• **Text for analysis**:

'''

Recommendations for practice of chronic pain during COVID-19 pandemic have originated by expert panels of pain physicians, psychologists, and researchers from North America and Europe [33] and from the American Society of Interventional Pain Physicians, the American Academy of Pain Medicine (AAPM) jointly with the American Society of Regional Anesthesia and Pain Medicine (ASRA), the American Society of Anesthesiologists (ASA), the World Institute of Pain (WIP), American Academy of Physical Medicine and Rehabilitation (AAPMR), and Nord-America Neuromodulation Society (NANS) [32]. The continuity of care and pain medications were the primary goals of the recommendations which were actually “best practices” for risk mitigation of patients and healthcare providers and for regulating the access to pain services. Key points of the recommendations are shown in Table 2 :

Table 2.

Recommendations for best practice management of pain patients.

  • 1)

    “Infection control” in healthcare settings according to Center of Disease Control (CDC) recommendations: triage points with body temperature check, social distancing, hand hygiene, face mask and gloves during patient care, and cleaning of surfaces in the patient care environment.

  • 2)

    Triage the risk of COVID-19 screening patients and personnel for symptoms of COVID-19.

  • 3)

    Triage the pain procedures in elective, urgent, and emergent situations: suspend elective cases, proceed with emergent ones, and consider case by case in urgent situation.

'''

• **Dataset entries**:

'''

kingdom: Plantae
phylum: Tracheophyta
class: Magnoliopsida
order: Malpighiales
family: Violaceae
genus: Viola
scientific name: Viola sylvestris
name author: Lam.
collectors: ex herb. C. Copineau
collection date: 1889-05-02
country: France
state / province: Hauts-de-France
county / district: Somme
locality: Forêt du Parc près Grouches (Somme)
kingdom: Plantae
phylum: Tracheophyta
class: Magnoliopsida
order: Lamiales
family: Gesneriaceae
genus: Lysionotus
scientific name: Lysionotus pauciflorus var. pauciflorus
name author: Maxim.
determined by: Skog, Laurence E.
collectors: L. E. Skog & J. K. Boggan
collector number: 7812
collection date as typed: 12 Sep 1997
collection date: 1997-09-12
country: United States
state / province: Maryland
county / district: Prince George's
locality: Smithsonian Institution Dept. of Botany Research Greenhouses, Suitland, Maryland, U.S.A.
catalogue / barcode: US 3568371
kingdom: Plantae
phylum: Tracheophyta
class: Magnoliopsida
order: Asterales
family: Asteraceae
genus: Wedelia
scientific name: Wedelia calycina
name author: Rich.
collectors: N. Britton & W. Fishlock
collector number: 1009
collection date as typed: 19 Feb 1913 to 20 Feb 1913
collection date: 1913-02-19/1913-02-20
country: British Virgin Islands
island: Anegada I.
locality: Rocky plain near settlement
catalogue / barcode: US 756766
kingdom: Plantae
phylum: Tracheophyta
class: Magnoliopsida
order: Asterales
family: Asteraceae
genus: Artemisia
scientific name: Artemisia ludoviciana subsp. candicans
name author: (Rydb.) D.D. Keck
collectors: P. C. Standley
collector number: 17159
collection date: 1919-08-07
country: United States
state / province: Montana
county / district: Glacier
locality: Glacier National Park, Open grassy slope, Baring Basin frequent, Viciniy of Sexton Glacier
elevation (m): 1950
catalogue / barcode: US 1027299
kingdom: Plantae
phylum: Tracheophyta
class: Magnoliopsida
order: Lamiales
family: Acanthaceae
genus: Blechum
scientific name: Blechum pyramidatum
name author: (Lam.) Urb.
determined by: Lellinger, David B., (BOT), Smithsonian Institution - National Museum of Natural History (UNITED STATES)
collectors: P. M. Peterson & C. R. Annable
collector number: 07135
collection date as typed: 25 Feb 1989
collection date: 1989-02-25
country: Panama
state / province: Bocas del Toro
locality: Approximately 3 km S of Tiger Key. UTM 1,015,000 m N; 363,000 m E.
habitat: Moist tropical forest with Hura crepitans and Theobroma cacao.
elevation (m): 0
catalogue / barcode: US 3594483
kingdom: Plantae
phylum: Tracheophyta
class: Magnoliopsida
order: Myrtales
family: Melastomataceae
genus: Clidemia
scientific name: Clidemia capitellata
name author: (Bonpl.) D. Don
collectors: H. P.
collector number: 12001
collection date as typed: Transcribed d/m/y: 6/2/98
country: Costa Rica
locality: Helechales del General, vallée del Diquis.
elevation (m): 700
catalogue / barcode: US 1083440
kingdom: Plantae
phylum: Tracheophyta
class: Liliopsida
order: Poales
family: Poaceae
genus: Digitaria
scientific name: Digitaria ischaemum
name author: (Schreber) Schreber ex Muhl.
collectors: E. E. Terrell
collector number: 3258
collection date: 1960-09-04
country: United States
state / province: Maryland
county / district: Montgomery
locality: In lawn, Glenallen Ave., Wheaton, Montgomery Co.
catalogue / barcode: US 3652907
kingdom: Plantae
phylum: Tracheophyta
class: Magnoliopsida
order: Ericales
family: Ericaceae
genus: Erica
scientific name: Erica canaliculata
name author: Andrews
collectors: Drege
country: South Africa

'''

• **Work request**: According to the text on chronic pain care during the COVID-19 pandemic, what were the primary goals of the recommendations?

• **Solution**: The continuity of care and pain medications.